Tick Encoding
Brioche heavily uses JSON representations for values, especially for artifacts and recipes. It turns out that there are quite a few places where we need to represent arbitrary binary data in JSON objects, although in a lot of cases the data is commonly “ASCII-like”, meaning the document would mostly be readable if it were stored in a pure ASCII format, but we still need to preserve any non-ASCII values in their original form.

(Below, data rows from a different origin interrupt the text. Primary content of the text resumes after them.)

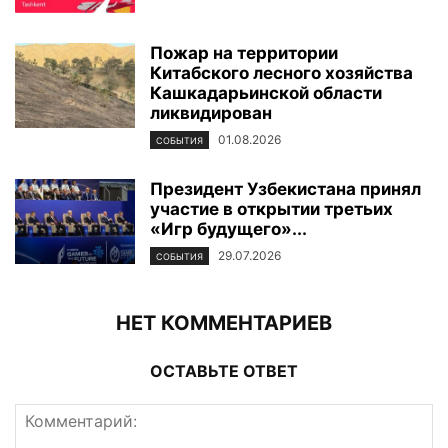
Пожар на территории
Китабского лесного хозяйства
Кашкадарьинской области
ликвидирован
01.08.2026
СОБЫТИЯ
Президент Узбекистана принял
участие в открытии третьих
«Игр будущего»...
29.07.2026
СОБЫТИЯ
НЕТ КОММЕНТАРИЕВ
ОСТАВЬТЕ ОТВЕТ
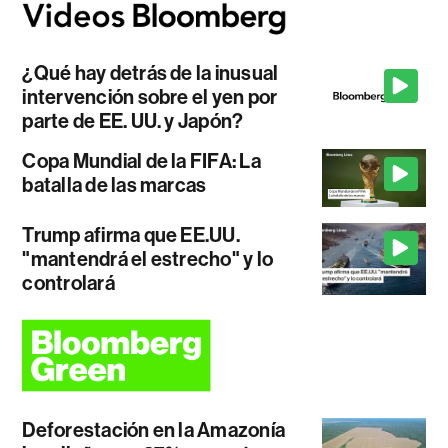
¿Qué hay detrás de la inusual
intervención sobre el yen por
parte de EE. UU. y Japón?
Copa Mundial de la FIFA: La
batalla de las marcas
Trump afirma que EE.UU.
"mantendrá el estrecho" y lo
controlará
Deforestación en la Amazonía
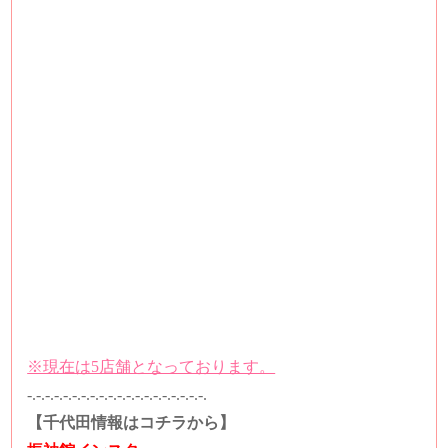
※現在は5店舗となっております。
-.-.-.-.-.-.-.-.-.-.-.-.-.-.-.-.-.-.-.-.
【千代田情報はコチラから】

There are a few different obvious choices for encoding this data:
- Directly as an array of numbers:
[0, 1, 2]
- Extremely space inefficient
- Not at all human readable
- As a hex-encoded string:
"000102"
- Very space inefficient
- Not human readable
- As a base64-encoded string:
"MDAwMTAy"
- Relatively efficient for arbitrary binary data, but not as efficient as it could be for “ASCII-like” data
- Not human readable
- A few footguns around padding
- As a percent-encoded / URL-encoded string:
"%00%01%02"
- Very efficient for pure ASCII and ASCII-like data, inefficient for arbitrary binary data
- Very human readable
- Several different dialects depending on context, several equivalent forms for the same input
From these choices, percent encoding looks the most promising for Brioche’s use-case, but the lack of a single canonical encoding is a very tough pill to swallow. Two different recipes could be different even if they contain exactly the same data, purely because the percent encoding was different!
This is why Tick Encoding was created: it’s a format extremely similar to percent encoding, but with a few differences:
- Uses the backtick (
`
) character instead of the percent (%
) character for escapes. The escape character itself is also represented as two backticks as a special case - One canonical encoding scheme that’s also validated on decode, ensuring that any binary string has a single Tick Encoding representation
- Slightly expanded set of characters that can be represented unescaped, since we don’t need to worry about URL safety
Tick Encoding is used anywhere that arbitrary binary data should go in Brioche, such as for file paths and for inputs to processes (both of which are commonly ASCII or UTF-8, but don’t need to be).